Benson believes that it hasn’t had a significant effect on performance. “The great majority of the questions that feature women are no different to any others, in that they sit firmly within the realm of standard academic general knowledge.”

He notes that they often refer to historical and background details, citing sets of bonuses on Canadian novelist Ruth Ozeki and British physicist Hertha Ayrton, which both teams answered correctly in full. “Though Ozeki and Ayrton may not be household names, the questions are definitely answerable and deal with central themes in their work and achievements.”

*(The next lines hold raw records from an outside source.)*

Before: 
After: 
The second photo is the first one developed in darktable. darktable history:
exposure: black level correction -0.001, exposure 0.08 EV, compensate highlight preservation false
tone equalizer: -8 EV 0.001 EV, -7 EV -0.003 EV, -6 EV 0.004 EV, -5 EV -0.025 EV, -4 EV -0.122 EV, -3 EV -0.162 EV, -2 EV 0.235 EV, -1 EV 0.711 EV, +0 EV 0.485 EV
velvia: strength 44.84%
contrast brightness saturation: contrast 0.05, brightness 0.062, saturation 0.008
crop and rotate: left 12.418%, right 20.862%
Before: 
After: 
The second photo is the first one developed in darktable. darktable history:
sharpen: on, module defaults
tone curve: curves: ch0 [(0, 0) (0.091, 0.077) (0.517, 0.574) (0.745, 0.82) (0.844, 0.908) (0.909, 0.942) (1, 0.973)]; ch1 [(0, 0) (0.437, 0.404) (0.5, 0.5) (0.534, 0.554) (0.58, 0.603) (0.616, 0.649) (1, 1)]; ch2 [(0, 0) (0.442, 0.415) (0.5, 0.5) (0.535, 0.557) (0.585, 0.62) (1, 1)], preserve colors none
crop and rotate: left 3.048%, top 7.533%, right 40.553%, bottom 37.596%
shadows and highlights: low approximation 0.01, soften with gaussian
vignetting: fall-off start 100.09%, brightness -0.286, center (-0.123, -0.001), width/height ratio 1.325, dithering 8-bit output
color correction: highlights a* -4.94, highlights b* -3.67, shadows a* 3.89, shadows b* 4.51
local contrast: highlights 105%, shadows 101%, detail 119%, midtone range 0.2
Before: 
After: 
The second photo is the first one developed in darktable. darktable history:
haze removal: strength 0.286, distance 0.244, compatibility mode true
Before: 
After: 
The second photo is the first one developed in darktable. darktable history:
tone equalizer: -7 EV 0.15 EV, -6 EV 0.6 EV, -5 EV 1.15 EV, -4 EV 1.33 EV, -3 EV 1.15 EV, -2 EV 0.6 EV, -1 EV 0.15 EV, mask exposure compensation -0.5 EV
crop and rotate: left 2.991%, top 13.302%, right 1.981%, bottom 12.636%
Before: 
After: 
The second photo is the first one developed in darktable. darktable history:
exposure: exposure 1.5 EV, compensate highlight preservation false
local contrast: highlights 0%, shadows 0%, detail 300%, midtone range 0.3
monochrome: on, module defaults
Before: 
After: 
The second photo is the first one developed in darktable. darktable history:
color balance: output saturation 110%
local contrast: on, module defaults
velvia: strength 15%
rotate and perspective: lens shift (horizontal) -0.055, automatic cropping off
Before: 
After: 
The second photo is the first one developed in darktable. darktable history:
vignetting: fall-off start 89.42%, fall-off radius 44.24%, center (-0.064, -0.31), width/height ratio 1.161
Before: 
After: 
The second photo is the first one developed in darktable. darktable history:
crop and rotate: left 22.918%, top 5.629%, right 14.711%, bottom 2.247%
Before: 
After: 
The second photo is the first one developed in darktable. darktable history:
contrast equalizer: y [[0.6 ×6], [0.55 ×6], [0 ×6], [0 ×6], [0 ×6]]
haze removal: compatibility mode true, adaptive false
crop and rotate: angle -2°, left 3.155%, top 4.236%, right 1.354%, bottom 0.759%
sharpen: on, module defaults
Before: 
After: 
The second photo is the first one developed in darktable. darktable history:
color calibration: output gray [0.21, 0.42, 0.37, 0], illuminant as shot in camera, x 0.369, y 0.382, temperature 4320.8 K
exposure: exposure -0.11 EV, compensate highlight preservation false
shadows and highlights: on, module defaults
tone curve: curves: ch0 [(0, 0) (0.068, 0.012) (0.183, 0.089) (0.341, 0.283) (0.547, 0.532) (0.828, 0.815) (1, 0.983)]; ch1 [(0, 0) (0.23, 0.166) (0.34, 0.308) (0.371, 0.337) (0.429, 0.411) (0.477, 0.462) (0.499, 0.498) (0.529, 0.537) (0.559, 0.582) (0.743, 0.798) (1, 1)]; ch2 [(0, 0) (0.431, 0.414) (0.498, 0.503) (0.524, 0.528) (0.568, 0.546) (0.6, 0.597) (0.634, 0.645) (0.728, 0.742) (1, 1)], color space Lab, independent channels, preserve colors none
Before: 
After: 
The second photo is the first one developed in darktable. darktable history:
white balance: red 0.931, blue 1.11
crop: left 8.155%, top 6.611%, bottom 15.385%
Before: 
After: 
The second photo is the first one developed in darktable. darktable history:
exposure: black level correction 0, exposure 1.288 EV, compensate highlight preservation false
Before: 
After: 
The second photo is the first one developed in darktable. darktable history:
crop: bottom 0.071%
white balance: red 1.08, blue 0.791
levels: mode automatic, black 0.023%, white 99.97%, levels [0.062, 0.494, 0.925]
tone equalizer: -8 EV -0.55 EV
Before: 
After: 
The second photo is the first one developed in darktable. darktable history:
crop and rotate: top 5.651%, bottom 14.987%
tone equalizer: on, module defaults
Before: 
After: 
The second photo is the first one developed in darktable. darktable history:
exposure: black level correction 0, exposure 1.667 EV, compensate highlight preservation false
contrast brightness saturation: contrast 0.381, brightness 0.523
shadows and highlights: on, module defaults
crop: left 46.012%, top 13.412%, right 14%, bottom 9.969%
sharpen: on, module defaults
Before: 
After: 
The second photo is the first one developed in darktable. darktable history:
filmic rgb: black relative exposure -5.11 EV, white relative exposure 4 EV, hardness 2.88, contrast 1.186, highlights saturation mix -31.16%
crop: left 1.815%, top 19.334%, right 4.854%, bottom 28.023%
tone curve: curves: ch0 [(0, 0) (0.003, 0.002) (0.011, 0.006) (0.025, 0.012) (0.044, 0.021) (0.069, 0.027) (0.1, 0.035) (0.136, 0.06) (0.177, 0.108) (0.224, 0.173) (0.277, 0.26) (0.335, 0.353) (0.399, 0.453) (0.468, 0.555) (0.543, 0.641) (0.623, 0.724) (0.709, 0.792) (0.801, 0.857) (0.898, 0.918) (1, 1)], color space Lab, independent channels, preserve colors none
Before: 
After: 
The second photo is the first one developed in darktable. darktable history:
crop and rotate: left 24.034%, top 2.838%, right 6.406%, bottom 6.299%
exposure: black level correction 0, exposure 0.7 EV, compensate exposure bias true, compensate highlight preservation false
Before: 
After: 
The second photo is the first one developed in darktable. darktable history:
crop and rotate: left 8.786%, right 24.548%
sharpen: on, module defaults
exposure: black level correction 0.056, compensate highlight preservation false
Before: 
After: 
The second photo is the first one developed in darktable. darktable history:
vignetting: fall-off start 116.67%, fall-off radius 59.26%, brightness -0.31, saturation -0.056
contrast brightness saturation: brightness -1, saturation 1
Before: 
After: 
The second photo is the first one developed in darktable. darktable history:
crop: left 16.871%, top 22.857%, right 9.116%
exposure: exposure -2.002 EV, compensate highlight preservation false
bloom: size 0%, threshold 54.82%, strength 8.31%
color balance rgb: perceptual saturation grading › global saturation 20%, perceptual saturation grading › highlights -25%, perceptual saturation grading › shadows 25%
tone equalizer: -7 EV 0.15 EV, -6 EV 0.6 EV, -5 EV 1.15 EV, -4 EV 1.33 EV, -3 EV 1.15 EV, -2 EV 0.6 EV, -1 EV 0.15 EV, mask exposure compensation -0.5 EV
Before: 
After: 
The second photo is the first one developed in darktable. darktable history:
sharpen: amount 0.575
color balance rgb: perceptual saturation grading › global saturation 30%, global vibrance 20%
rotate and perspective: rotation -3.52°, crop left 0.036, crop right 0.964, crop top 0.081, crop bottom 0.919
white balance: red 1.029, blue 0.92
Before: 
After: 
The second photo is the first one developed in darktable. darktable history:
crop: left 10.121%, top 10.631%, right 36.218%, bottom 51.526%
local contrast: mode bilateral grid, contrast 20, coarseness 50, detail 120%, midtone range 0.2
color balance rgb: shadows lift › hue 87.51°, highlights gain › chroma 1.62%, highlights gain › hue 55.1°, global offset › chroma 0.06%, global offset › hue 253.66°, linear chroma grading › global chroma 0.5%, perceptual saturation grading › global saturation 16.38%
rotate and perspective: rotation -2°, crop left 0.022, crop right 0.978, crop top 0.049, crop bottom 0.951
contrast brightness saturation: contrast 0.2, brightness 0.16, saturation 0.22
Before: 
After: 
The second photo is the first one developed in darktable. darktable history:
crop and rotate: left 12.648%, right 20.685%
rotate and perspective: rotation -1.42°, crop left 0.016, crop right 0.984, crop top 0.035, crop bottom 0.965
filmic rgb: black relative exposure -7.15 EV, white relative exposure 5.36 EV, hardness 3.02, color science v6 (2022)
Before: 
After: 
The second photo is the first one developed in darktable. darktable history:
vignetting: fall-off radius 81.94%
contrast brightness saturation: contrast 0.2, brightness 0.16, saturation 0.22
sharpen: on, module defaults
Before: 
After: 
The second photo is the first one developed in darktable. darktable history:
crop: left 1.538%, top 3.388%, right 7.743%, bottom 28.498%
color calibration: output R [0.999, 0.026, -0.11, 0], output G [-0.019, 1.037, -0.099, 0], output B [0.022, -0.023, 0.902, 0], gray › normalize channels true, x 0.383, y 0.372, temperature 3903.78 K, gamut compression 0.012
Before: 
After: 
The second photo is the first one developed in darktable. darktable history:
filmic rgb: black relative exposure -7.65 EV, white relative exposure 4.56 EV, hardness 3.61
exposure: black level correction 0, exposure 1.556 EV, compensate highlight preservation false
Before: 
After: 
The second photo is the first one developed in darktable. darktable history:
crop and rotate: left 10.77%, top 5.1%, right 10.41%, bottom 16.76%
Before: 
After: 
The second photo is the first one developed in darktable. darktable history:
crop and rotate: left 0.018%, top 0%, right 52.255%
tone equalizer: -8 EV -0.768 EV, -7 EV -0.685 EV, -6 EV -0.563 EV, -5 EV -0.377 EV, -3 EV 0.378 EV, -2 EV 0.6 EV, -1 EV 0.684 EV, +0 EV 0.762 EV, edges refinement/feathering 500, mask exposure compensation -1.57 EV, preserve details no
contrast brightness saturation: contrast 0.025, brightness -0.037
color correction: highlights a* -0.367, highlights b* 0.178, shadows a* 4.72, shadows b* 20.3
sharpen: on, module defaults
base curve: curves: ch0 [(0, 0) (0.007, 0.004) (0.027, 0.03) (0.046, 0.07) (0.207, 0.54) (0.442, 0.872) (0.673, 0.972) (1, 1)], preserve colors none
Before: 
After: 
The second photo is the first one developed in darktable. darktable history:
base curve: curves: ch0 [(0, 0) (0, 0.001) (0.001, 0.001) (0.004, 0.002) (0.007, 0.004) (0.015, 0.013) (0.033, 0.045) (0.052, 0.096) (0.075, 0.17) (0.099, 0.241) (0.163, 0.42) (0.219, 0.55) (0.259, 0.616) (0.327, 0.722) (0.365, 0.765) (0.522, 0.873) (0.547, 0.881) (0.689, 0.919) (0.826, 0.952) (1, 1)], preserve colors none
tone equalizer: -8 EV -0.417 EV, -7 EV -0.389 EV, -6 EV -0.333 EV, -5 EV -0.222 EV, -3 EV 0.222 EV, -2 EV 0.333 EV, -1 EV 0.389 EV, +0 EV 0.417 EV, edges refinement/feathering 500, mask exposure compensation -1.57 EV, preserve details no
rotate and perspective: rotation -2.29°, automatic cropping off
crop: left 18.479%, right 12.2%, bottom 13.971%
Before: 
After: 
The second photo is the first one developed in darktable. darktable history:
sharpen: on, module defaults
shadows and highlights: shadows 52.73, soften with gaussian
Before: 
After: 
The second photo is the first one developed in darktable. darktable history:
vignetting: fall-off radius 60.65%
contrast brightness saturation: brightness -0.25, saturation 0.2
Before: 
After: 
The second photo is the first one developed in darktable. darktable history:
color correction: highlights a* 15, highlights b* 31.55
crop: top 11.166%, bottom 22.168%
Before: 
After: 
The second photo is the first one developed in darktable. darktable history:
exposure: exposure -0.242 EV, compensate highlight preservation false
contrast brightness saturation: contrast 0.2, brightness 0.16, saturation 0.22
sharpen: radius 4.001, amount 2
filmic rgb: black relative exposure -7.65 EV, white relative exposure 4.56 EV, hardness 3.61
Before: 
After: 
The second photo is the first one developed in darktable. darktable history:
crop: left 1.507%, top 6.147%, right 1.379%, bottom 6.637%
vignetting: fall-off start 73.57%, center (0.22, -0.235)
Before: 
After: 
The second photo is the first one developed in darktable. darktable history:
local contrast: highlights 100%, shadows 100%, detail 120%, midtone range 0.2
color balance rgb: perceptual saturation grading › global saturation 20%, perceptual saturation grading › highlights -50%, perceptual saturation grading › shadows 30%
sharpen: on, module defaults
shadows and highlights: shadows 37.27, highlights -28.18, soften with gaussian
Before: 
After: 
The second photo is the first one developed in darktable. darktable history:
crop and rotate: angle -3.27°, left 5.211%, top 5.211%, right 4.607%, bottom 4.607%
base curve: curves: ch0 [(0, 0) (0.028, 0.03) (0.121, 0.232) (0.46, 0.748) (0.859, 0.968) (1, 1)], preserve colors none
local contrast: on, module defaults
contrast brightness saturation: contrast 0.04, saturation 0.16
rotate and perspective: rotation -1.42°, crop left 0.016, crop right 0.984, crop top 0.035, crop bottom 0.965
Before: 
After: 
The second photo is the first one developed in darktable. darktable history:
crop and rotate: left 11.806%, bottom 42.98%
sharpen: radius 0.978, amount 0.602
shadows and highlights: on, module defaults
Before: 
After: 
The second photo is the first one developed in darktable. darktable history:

It’s easy to brush off the significance of a fairly geeky Monday night BBC quiz show, but University Challenge still regularly pulls in three million viewers. In any case, a show like University Challenge has a cultural significance that outweighs its viewing figures. It helps to shape our understanding of which subjects are intellectual or important, which are history’s most notable achievements, and who is worth learning about. To ignore questions of identity is to risk intellectual laziness, relying on tired ideas of canonical figures – or worse, supremacist propaganda, privileging the achievements of white men over all others.

Quite aside from making for less predictable and more enjoyable television, by including questions on the likes of Stevie Smith, Nella Larsen, Gertrude Stein, Myra Hess, Margaret Mead, and Beryl Bainbridge, University Challenge can diversify the mental encyclopaedias of its viewers, be it a tweed-wearing 60-year-old in Leamington Spa or an 11-year-old like Rosie McKeown with her own dreams of one day competing. It has a responsibility to do so.

Anna Leszkiewicz is the New Statesman's deputy culture editor.